Even if you accept the somewhat laughable claim that the 6400s were 'semi-streamlined' by usual contemporary standards, you'd have to be awfully naive to confuse the approach with CP's implementation of unambiguous semi-streamlining. (Even if you are a Design History Society pedant with little formal railfan experience or interest).
The interesting thing here is that the Canadians very early recognized the key aspect of smoke-lifting, which is airflow over the top and to the rear of the boiler itself, not just upward flow ahead of and around the stack plume. Why they thought that this would produce permanent flow separation of the lifted gas plume during relatively slow station approach is still something of a mystery to me.
On the other hand, as an iconic Canadian locomotive, the thing has little competition (the best, ironically, being the far more aesthetically styled Grand Trunk U4bs) and I can easily forgive them producing lovely colored pictures of 6400 in the Rockies, a thousand miles or more from anywhere it actually ran.
The Rexall locomotive was a Mohawk 4-8-2 was it not? I don't know what a 4-6-6 is but I do know artists and bling companies take extreme liberties with these kind of things. You see it all the time.
Over the years ( and years) friends, acquaintances and family members have bought 'choo-choo' stuff for me that they picked here here and there for Christmas and birthdays and almost all of it is really bad functionally impossible creations. Of course I have to be grateful for all this stuff, their intentions are good.
I'm certain most of us have run into this same thing.
More era streamlining
Never too old to have a happy childhood!
Mike points out that the Canadians reviewed the 'parabolic nose' version of the M10000 in some detail, here:
https://archive.org/details/transactionsofen17engi/page/32
Dave Klepper and others may enjoy the explicit connection of the car suspension to the PCC.

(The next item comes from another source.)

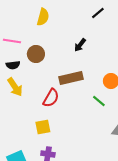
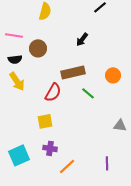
green line: (99, 101) -> (88, 93), moved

Overmod Jones1945 (Designer: I needed more space to add the "year 1936" you sweety pie) No, that would be why he put six wheels under the firebox, something that I would have thought you, Jones1945, would have found particularly notable... perhaps it's that they're obviously not in a single truck, perhaps arranged like the trailer arrangement on Gresley's 'hush-hush' watertube locomotive of only slightly older vintage, on steroids.
Jones1945 (Designer: I needed more space to add the "year 1936" you sweety pie)
Oh dear Overmod, I am afraid you are a little bit over analyzing thing in this case. The designer probably thought that a streamlined 4-8-2 is as ugly as almighty whatever you don't want to think about, so he/she/it made it a 4-6-6. I really don't think it is related to the British style "trailing truck" with an extra axle. Or maybe if we have a chance to see the sample of the 4-8-2 batch, we might understand why the designer skipped one bigger driver under the skirting
Overmod Mike points out that the Canadians reviewed the 'parabolic nose' version of the M10000 in some detail, here: https://archive.org/details/transactionsofen17engi/page/32 Dave Klepper and others may enjoy the explicit connection of the car suspension to the PCC.
I really don't like the reviewed version which they placed the rear end of the trainset to the front and called it a nose. The birdcage on the M-10000 nose should never be removed, if Mr. Young of C&O could place a fish tank on the premier train, why can't UP make a birdcage in front of the M-10000? Why not.People shouldn't expect every streamlined object would look like a cucumber.
No!No!NOO!
Take the Trail Blazer instead.
Still, Loewy had the greatest number of locomotives displaying his influence (but not really a basic design of his, remember "Rivets"): the GG-1s. More than possibly all streamlined stream locomitfves in total!